The GMAM staff, working with three outside consultants, whom Reed will not identify, came up with a strategy to meet the plan’s 9 percent long-term expected return target as well as lower its overall volatility. Their notion: Reduce exposure to domestic and global equities and increase allocations to asset classes in which alpha can really shine, such as emerging-markets equity and debt, real estate, private equity and hedge fund strategies. GM also includes in its alpha category U.S. high-yield bonds and small-cap stocks, asset classes that others would view as more traditional.

Once the $14 billion is put to work, GM’s target range for global stocks will fall from about 50 percent to 40 percent. The pension fund will be transformed: The percentage of plan assets invested in high-alpha strategies will soar from 15 percent to roughly 35 percent. “GM is really leading the way into absolute return, and I expect we very well could follow,” says William Einhorn, executive director of the $1.2 billion Teamsters Pension Trust Fund of Philadelphia and Vicinity, which invests in some GMAM real estate funds.

“No one is saying you can eliminate risk,” says Reed. “But you can control it. The only sure way to control risk is through diversification. In our opinion there is no such thing as being too

diversified.”

Of course, strong returns with modest risk are the ambition of every pension investor -- always easier to articulate than to execute. “Alpha is an elusive little devil,” says Craig Israelson, a finance professor at the University of Missouri-Columbia. “Because alpha is linked to secular cycles among different asset classes, you have to get in before they heat up. That’s called market timing, and it can hurt you.”

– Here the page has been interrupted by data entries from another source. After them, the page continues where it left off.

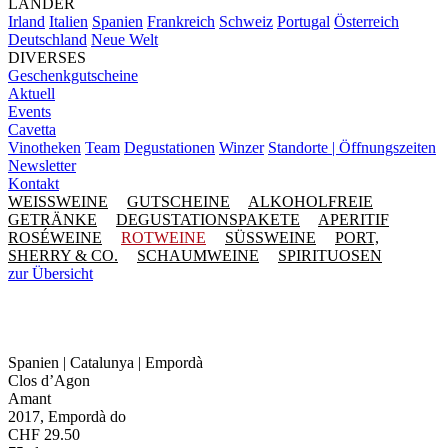
LÄNDER
Irland
Italien
Spanien
Frankreich
Schweiz
Portugal
Österreich
Deutschland
Neue Welt
DIVERSES
Geschenkgutscheine
Aktuell
Events
Cavetta
Vinotheken
Team
Degustationen
Winzer
Standorte | Öffnungszeiten
Newsletter
Kontakt
WEISSWEINE
GUTSCHEINE
ALKOHOLFREIE
GETRÄNKE
DEGUSTATIONSPAKETE
APERITIF
ROSÉWEINE
ROTWEINE
SÜSSWEINE
PORT,
SHERRY & CO.
SCHAUMWEINE
SPIRITUOSEN
zur Übersicht
Spanien | Catalunya | Empordà
Clos d’Agon
Amant
2017, Empordà do
CHF
29.50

Although Reed won’t identify prospective hedge fund managers, GM is looking for firms that can articulate and strictly follow a clear investment philosophy. Certainly, GM will insist on risk management discipline. Some of its hedge fund management will likely come from broad-scope alpha providers and asset managers who use absolute-return and market-neutral strategies. AQR and Goldman Sachs’ alpha mandates will probably grow, and GM is expected to hire four more broad-scope providers, probably by June. Firms that might join the GM caravan: New Yorkbased Morgan Stanley Investment Management; Greenwich, Connecticutbased FrontPoint; and Bridgewater Associates in Westport, Connecticut.

“We’re making a big bet on being able to identify managers that can generate higher expected returns,” says Reed. “That’s our challenge.”